Seminar on Contempary Cultural Theory
Starting Thursday September 18, the Centre for the Humanities will launch a new seminar on contemporary cultural theory. The idea for the seminar was conceived by Rick Dolphijn and Iris van der Tuin (both at Media and Cultural Studies) who will chair the sessions.
In the seminar we plan to (close) read texts that are valuable to the humanities as a whole. As such, the seminar differs from the Deleuze seminar and Why Theatre (since we read more broadly) as well as What’s Cooking and the Media seminar (as we do not focus on our own work). We would like the seminar to be open to anyone interested; colleagues, PhD students, BA/ MA/ RMA students, but also those who work outside of academia are more than welcome.
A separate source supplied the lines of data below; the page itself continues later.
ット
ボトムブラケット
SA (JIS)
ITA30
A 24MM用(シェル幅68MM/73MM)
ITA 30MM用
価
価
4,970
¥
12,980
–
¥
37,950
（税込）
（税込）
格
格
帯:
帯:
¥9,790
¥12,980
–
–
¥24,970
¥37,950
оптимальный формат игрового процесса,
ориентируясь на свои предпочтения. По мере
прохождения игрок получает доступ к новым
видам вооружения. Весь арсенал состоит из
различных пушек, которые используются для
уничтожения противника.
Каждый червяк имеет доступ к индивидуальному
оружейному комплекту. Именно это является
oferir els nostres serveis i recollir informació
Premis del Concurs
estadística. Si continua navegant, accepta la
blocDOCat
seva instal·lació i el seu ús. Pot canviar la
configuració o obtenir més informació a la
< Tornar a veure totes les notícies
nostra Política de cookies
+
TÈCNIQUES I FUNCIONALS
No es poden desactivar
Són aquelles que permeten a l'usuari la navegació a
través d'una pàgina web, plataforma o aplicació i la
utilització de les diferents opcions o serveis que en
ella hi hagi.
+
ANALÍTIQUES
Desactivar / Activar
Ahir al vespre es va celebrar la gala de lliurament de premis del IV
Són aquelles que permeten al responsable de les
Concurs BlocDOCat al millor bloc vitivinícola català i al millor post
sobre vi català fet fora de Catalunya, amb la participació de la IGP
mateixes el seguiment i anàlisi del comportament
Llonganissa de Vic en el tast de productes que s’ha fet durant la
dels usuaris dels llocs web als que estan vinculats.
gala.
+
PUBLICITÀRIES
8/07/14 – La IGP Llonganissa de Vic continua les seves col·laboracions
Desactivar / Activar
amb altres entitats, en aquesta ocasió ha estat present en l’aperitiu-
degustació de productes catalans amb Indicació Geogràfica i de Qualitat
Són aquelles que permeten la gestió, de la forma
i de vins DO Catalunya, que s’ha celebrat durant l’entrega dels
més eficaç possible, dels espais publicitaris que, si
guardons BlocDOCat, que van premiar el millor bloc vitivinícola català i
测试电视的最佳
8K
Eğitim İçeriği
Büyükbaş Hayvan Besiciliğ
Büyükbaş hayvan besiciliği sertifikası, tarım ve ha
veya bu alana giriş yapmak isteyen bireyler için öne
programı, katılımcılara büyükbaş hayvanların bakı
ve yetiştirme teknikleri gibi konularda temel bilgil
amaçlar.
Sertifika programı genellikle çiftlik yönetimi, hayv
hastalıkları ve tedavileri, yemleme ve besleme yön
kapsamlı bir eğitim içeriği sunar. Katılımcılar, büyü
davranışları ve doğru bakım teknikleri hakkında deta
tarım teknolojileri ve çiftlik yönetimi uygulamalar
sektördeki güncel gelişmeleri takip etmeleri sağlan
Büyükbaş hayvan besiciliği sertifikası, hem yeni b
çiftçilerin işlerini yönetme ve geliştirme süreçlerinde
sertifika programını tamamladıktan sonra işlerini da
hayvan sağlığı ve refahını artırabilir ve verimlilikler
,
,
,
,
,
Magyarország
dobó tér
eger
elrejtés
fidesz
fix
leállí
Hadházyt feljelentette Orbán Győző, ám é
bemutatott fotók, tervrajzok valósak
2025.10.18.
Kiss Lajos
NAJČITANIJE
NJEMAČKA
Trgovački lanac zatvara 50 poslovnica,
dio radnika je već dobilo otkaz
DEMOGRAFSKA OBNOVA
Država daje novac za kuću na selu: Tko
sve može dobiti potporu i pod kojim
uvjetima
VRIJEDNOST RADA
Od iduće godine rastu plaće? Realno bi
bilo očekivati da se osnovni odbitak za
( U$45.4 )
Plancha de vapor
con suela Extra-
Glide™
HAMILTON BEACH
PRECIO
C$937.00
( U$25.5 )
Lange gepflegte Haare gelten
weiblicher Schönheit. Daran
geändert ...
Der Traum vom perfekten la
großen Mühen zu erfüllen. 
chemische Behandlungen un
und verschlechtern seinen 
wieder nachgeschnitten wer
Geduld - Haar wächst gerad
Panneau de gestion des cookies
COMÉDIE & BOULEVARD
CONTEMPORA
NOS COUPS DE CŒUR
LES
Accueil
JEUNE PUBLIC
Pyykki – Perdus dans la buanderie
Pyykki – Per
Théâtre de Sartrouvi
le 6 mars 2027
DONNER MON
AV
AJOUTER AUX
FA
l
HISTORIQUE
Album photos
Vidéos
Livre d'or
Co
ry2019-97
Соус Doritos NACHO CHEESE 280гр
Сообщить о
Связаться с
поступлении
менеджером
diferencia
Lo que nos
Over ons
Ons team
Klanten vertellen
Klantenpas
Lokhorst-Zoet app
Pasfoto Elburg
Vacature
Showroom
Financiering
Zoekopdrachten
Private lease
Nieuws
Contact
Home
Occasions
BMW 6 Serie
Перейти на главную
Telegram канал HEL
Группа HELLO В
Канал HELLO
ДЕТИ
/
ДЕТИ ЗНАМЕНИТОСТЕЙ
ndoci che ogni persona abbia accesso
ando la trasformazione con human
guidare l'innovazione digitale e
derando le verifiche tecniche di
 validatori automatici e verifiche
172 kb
If you would like to attend the only thing we ask of you is to read the text we are about to discuss with the greatest care (don’t worry, they are all of exceptionally high level, so they are good to read). You are not asked to attend all meetings. They do not compose a whole, nor do they build up knowledge in that one text is a necessary introduction to the one following. There are no credits to be given, there are no lectures planned. We just like to read good texts. And we would like you to join in.
Come couch with us,
Rick Dolphijn and Iris van der Tuin
Location: KNG 29 curatorenkamer (N.B.: Oct 2 Janskerkhof 13 room 006)
Time: Thursdays starting September 18th from 13.15 until 14.45 (you
can bring your lunch)
Themes: The seminar as we would like to develop it, works around a series of themes. Future themes are of course open to discussion. This time we picked a theme which we thought would be interesting to many of you.
First Theme: Naturecultures: Materialist Explorations of the Embodied Mind
As a start we propose a series of key texts that show how we as cultured humans are always already in nature and how nature is necessarily cultured. As opposed to the transcendental and humanist traditions that never stop haunting us, these texts propose materialist perspectives that travel the fluxes of matter and mind, body and soul, nature and culture.
Schedule:
18 September Claire Colebrook: Postmodernism is a Humanism
25 September – Manuel Delanda: The Geology of Morals: a
Neo-Materialist Interpretation
http://www.t0.or.at/delanda/geology.htm
2 October – Rosi Braidotti: Transpositions (Ch. 3 Transplants: Transposing Nature)
9 October – Michel Serres & Bruno Latour: Conversations on Science, Culture and Time (Ch. 3 Demonstration and Interpretation)
16 October – Brian Massumi: Parables for the Virtual (Ch. 8 Strange Horizons: Buildings, Biograms, and the Body Topologic).
23 October - Alfred North Whitehead: Process and Reality (Ch. 2 The Extensive Continuum)
30 October – Shaun Gallagher: How the Body Shapes the Mind (Ch. 1 The Terms of Embodiment and Ch. 10 Before You Know It)
13 November - Sara Ahmed: Queer Phenomenology (Ch. 1 Orientations Toward Objects)
20 November - Karen Barad: Meeting the Universe Halfway (Ch. 2 Diffractions: Differences, Contingencies, and Entanglements That Matter)
27 November - John Mullarkey: Post-Continental Philosophy: an Outline (Ch. laatste h)
We will compile several readers and place them in a pigeonhole at the KNG 29 (first floor) and the Janskerkhof 13 (ground floor). Please make a copy of the texts and put them back.



3 comments
{16.10.08 om 0:47}
Super dat jullie zo’n seminar organiseren, dat zal CIW veel goeds doen! Nu nog kijken wanneer ik hier tijd voor vrij kan maken… Veel succes ermee in ieder geval!
{19.10.08 om 23:08}
dank je wel an. ik hoop dat er meer studenten op af komen. het is volgens mij belangrijk dat dit soort dingen gebeurt.
{31.10.08 om 8:06}
Jammer dat ik deze serie niet kan bijwonen. Het lijkt me zeker belangrijk dat zulke dingen gebeuren, en super tof dat het nu ook opengegooid wordt voor BA en MA studenten!!! Ik ben erg benieuwd welke thema’s er verder dit studiejaar langskomen.